STATED GOAL – Render the stretch of the listing below, from the line containing "order: Lamiales" through the line containing "genus: Gasteracantha", as a numbered list, omitting any blank lines.

[START]

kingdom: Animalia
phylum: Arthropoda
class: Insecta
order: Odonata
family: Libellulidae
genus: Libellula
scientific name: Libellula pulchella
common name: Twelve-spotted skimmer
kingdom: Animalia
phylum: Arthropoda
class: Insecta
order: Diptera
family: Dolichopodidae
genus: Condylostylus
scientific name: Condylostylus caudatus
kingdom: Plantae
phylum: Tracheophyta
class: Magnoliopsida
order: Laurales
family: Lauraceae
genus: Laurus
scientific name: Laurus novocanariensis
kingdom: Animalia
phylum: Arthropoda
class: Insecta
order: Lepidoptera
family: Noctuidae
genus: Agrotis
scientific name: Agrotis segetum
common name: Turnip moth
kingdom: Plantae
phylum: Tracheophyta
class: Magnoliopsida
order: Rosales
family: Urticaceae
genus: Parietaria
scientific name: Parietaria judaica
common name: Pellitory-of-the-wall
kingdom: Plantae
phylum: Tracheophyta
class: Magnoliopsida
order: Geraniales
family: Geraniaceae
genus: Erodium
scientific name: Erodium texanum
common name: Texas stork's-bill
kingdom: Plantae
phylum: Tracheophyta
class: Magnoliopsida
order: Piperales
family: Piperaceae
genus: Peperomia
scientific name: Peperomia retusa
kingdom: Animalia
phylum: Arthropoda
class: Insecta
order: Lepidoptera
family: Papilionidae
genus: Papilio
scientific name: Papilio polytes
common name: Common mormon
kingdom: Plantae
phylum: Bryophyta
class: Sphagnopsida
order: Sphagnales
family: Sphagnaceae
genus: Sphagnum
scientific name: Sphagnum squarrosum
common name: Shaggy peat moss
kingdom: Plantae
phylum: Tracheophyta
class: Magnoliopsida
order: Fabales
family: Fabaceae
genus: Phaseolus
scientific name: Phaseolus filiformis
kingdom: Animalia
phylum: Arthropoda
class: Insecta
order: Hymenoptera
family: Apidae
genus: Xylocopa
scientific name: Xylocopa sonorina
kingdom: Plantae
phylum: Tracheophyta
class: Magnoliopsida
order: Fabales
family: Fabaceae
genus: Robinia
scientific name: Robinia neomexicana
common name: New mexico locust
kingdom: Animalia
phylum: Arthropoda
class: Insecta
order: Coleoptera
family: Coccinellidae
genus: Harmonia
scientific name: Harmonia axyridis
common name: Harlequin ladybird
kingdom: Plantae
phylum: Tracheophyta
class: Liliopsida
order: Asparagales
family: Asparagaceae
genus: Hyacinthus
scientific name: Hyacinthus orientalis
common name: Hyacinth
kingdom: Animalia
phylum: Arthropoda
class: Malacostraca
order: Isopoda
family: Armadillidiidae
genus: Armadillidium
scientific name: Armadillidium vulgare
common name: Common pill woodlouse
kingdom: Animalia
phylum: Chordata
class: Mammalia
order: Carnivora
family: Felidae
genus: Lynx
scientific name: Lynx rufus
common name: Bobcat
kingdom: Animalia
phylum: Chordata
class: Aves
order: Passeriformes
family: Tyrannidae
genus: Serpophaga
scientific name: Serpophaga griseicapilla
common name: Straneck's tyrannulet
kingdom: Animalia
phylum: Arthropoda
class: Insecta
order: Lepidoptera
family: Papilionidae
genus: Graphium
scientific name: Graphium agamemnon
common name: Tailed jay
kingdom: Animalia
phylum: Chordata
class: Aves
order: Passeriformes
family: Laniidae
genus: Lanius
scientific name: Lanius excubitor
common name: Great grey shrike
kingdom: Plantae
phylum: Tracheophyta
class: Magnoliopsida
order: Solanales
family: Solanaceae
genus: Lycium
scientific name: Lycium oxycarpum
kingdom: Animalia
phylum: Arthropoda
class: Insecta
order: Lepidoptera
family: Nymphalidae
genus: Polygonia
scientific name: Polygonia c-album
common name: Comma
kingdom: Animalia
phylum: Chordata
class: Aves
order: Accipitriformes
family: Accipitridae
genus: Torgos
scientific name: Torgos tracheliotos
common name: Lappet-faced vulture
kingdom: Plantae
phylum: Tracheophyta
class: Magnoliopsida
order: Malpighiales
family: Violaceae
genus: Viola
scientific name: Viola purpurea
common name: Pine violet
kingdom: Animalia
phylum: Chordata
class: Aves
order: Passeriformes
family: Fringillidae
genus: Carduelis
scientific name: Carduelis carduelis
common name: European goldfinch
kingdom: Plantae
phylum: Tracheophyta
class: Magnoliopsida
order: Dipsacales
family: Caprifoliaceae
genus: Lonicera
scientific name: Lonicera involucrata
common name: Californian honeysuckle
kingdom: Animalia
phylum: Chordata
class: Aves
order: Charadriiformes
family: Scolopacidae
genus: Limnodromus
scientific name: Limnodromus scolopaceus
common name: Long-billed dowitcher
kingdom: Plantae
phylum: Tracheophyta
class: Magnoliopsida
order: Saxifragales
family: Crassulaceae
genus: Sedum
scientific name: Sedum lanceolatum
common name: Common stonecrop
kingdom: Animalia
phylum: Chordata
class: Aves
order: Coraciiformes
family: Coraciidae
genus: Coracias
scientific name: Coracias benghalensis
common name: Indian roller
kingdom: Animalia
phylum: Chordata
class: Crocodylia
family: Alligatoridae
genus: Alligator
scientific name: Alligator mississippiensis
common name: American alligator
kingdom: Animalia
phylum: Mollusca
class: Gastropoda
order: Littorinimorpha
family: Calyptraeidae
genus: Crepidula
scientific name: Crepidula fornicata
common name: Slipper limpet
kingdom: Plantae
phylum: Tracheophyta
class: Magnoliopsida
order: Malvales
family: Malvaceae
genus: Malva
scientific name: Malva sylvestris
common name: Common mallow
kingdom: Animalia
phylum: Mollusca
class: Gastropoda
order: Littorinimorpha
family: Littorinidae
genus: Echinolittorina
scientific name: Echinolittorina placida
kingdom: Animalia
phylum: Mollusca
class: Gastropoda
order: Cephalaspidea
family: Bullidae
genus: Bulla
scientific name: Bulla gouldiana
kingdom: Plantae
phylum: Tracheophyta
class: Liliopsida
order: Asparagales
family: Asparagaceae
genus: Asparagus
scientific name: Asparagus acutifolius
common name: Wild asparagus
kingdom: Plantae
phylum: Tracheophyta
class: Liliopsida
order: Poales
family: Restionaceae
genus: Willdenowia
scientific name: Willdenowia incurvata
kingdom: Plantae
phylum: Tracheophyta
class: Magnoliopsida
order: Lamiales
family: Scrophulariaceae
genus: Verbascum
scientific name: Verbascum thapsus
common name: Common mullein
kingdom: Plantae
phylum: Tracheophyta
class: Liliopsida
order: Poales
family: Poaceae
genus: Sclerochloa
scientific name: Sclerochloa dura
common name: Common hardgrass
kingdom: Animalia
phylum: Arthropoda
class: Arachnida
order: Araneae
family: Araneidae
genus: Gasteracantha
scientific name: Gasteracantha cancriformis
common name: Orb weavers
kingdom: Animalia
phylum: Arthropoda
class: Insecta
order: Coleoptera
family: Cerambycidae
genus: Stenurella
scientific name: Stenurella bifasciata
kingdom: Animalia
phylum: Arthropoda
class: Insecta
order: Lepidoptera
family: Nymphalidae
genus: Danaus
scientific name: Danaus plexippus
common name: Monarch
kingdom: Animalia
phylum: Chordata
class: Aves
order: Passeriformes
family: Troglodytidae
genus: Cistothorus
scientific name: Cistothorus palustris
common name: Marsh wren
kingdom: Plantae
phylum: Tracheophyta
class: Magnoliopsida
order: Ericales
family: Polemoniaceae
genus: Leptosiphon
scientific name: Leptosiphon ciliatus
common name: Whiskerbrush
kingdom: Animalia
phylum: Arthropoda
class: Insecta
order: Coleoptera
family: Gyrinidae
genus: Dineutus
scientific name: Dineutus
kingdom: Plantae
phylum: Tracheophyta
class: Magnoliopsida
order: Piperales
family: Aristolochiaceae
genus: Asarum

[END]

EXERCISE RESPONSE –
1. order: Lamiales
2. family: Scrophulariaceae
3. genus: Verbascum
4. scientific name: Verbascum thapsus
5. common name: Common mullein
6. kingdom: Plantae
7. phylum: Tracheophyta
8. class: Liliopsida
9. order: Poales
10. family: Poaceae
11. genus: Sclerochloa
12. scientific name: Sclerochloa dura
13. common name: Common hardgrass
14. kingdom: Animalia
15. phylum: Arthropoda
16. class: Arachnida
17. order: Araneae
18. family: Araneidae
19. genus: Gasteracantha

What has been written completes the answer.